*ASSIGNMENT*
Pictures aside, each entry has to be returned exactly as it stands.

*INPUT FOR THIS TASK*
* * * * *

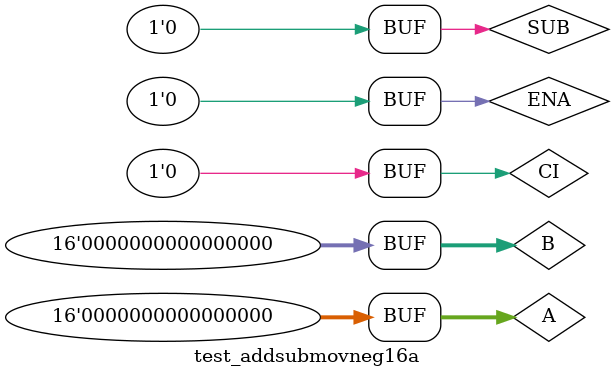
<source format=v>
`timescale 1ns / 1ps
module test_addsubmovneg16a;

	// Inputs
	reg SUB;
	reg ENA;
	reg [15:0] A;
	reg [15:0] B;
	reg CI;

	// Outputs
	wire CO;
	wire [15:0] Y;

	// Instantiate the Unit Under Test (UUT)
	addsubmovneg16a uut (
		.SUB(SUB), 
		.ENA(ENA), 
		.A(A), 
		.B(B), 
		.CI(CI), 
		.CO(CO), 
		.Y(Y)
	);

	initial begin
		// Initialize Inputs
		SUB = 0;
		ENA = 0;
		A = 0;
		B = 0;
		CI = 0;

		// Wait 100 ns for global reset to finish
		#100;
        
		// MOV
		#10 A = 6666; B = 3333; CI = 0; ENA = 0; SUB = 0;
		// MVN
		#10 A = 6666; B = 3333; CI = 1; ENA = 0; SUB = 1;
		// ADD
		#10 A = 6666; B = 3333; CI = 0; ENA = 1; SUB = 0;
		// SUB
		#10 A = 6666; B = 3333; CI = 1; ENA = 1; SUB = 1;
		// MOVC
		#10 A = 6666; B = 3333; CI = 1; ENA = 0; SUB = 0;
		// MVNC
		#10 A = 6666; B = 3333; CI = 0; ENA = 0; SUB = 1;
		// ADC
		#10 A = 6666; B = 3333; CI = 1; ENA = 1; SUB = 0;
		// SBC
		#10 A = 6666; B = 3333; CI = 0; ENA = 1; SUB = 1;
		// ADD
		#10 A = 65535; B = 0; CI = 0; ENA = 1; SUB = 0;
		// ADD
		#10 A = 65535; B = 1; CI = 0; ENA = 1; SUB = 0;
		// ADD
		#10 A = 65535; B = 0; CI = 1; ENA = 1; SUB = 0;
		// ADD
		#10 A = 65535; B = 1; CI = 1; ENA = 1; SUB = 0;
		// done
		#10 A = 0; B = 0; CI = 0; ENA = 0; SUB = 0;

	end
      
endmodule


</source>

* * * * *

*YOUR SOLUTION*
<source format=v>
`timescale 1ns / 1ps
module test_addsubmovneg16a;

	// Inputs
	reg SUB;
	reg ENA;
	reg [15:0] A;
	reg [15:0] B;
	reg CI;

	// Outputs
	wire CO;
	wire [15:0] Y;

	// Instantiate the Unit Under Test (UUT)
	addsubmovneg16a uut (
		.SUB(SUB), 
		.ENA(ENA), 
		.A(A), 
		.B(B), 
		.CI(CI), 
		.CO(CO), 
		.Y(Y)
	);

	initial begin
		// Initialize Inputs
		SUB = 0;
		ENA = 0;
		A = 0;
		B = 0;
		CI = 0;

		// Wait 100 ns for global reset to finish
		#100;
        
		// MOV
		#10 A = 6666; B = 3333; CI = 0; ENA = 0; SUB = 0;
		// MVN
		#10 A = 6666; B = 3333; CI = 1; ENA = 0; SUB = 1;
		// ADD
		#10 A = 6666; B = 3333; CI = 0; ENA = 1; SUB = 0;
		// SUB
		#10 A = 6666; B = 3333; CI = 1; ENA = 1; SUB = 1;
		// MOVC
		#10 A = 6666; B = 3333; CI = 1; ENA = 0; SUB = 0;
		// MVNC
		#10 A = 6666; B = 3333; CI = 0; ENA = 0; SUB = 1;
		// ADC
		#10 A = 6666; B = 3333; CI = 1; ENA = 1; SUB = 0;
		// SBC
		#10 A = 6666; B = 3333; CI = 0; ENA = 1; SUB = 1;
		// ADD
		#10 A = 65535; B = 0; CI = 0; ENA = 1; SUB = 0;
		// ADD
		#10 A = 65535; B = 1; CI = 0; ENA = 1; SUB = 0;
		// ADD
		#10 A = 65535; B = 0; CI = 1; ENA = 1; SUB = 0;
		// ADD
		#10 A = 65535; B = 1; CI = 1; ENA = 1; SUB = 0;
		// done
		#10 A = 0; B = 0; CI = 0; ENA = 0; SUB = 0;

	end
      
endmodule


</source>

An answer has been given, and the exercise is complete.